SUPPLIED PASSAGE:
□ □ □

Tag Archives: pcb assembly and soldering

Beyond PCB Assembly Services, Board Support Package Development

Beyond PCB Assembly Services, Board Support Package Development

What is a Board Support Package?

A board support package (BSP) is a collection of essential low level software applications configured for a specific microprocessor and its associated hardware. It supplies the drivers for all the hardware in the system andcontainsa bootloader to initialize the microprocessor and hardware prior to loading the operating system. The package may contain additional low level software to assist the developer in initializing the operating system. The BSP can also include a root file system, and a utility to configure the microprocessor and other hardware.By using PNC to develop the BSP, it will allow them to design around their circuit board fabrication capabilities and process.

Board Support Packages are specific to a family of microprocessors and to a specific operating system.  A typical BSP may contain drivers and initialization code for:

  • Initializing the microprocessor
  • The parallel and serial buses
  • The volatile and nonvolatile memory
  • The display and graphics card,
  • Digital and analog I/O
  • Camera, wireless modules, user input devices etc.

While a BSP for the hardware is the first requirement for developing a product with embedded software, this doesn’t mean that every company developing embedded software needs to develop their own BSP with the drivers for their specific hardware configuration. There are five reasons to let an outside BSP developer like PNC develop the BSP for your embedded application.

1. The BSP supplied by the microprocessor manufacture is an incomplete solution

The microprocessor manufacturer will typically supply a rudimentary BSP with their evaluation board.   This is because manufacturers know that making it easier for the developer to work with the microprocessor is helpful to being selected for the final design and pcb assembly process.   However, the manufacturer’s BSP may not have the drivers for the specific hardware in your design – the only way to ensure a BSP fully supports your hardware design is to have it customized for you.

□ □ □

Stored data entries
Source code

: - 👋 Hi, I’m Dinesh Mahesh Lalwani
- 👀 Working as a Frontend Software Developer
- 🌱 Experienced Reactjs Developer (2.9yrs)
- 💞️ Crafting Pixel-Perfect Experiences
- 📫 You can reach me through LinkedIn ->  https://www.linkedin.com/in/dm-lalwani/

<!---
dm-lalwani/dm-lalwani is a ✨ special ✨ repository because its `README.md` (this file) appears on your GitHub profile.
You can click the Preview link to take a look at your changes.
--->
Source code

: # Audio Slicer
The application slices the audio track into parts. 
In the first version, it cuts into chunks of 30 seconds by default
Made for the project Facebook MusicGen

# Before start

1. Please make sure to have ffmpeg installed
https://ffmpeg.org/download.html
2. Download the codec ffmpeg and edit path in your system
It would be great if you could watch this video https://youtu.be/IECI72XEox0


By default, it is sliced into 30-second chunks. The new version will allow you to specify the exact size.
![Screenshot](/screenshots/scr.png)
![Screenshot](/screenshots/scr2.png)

□ □ □

PARTS OF THE EXERCISE:
#1 According to the passage on board support packages, what does the bootloader in a BSP do?
#2 Write a continuation of the board support package passage that picks up right after its final sentence.

TASK ANSWERS:
#1 It initializes the microprocessor and hardware before the operating system is loaded.

#2
2. Developing device drivers is a specialized skill

Developing the drivers and initialization code BSP requires detailed knowledge of the microprocessor and its peripheral hardware.  Most developers writing applications running on an OS do not have the requisite expertise to write the hardware driversunderneath that OS.  On the other hand, a group focused only on BSP development like the team at PNC obtains that expertise by working with many hardware platforms every year, and by developing robust tested reference code for common peripherals such as displays and USB ports.

3. A BSP is needed only once for a product

A BSP is needed near the beginning of an embedded software product to allow the developers to work with the target hardware instead of an evaluation PC board or emulation software. Once all drivers are debugged, however, the BSP rarely needs to be touched again except for occasional updates to address hardware end-of-life issues.  This is different than the product’s application, which may see multiple releases over the life of the product.  Since BSP updates are so infrequent it does not make sense for an organization to maintain that highly specialized expertise for the months or years between BSP updates.

4. The BSP and associated drivers are invisible to the customer

Application software that meets customer needs is a close collaboration between developers, product management, marketing, and sales.  Any time spent by the in-house team developing a BSP is time not spent developing features the customer will see and use.  Outsourcing the invisible aspects of the product like the BSP allows the development team to stay focused on the customer.

5. Outsourcing the BSP can accelerate product development

Handing off the BSP to an outside supplier like PNC means that the team’s developers are not tied down developing it internally.  The BSP supplier can develop the BSP incrementally starting with core functionality followed by drivers for some of the less critical hardware once the development team is ready for it.  The outside supplier also brings deep expertise to the driver development, meaning driver development takes less time, and works the first time. The most beneficial reason for PNC to develop your BSP is that they can also fabricate PCB’s as well having in house pcb assembly services.

Talk to the software team at PNC the next time you have a time critical embedded project.  Let PNC help you with your Board Support Package, device drivers, operating systems porting, or protocol stacks development.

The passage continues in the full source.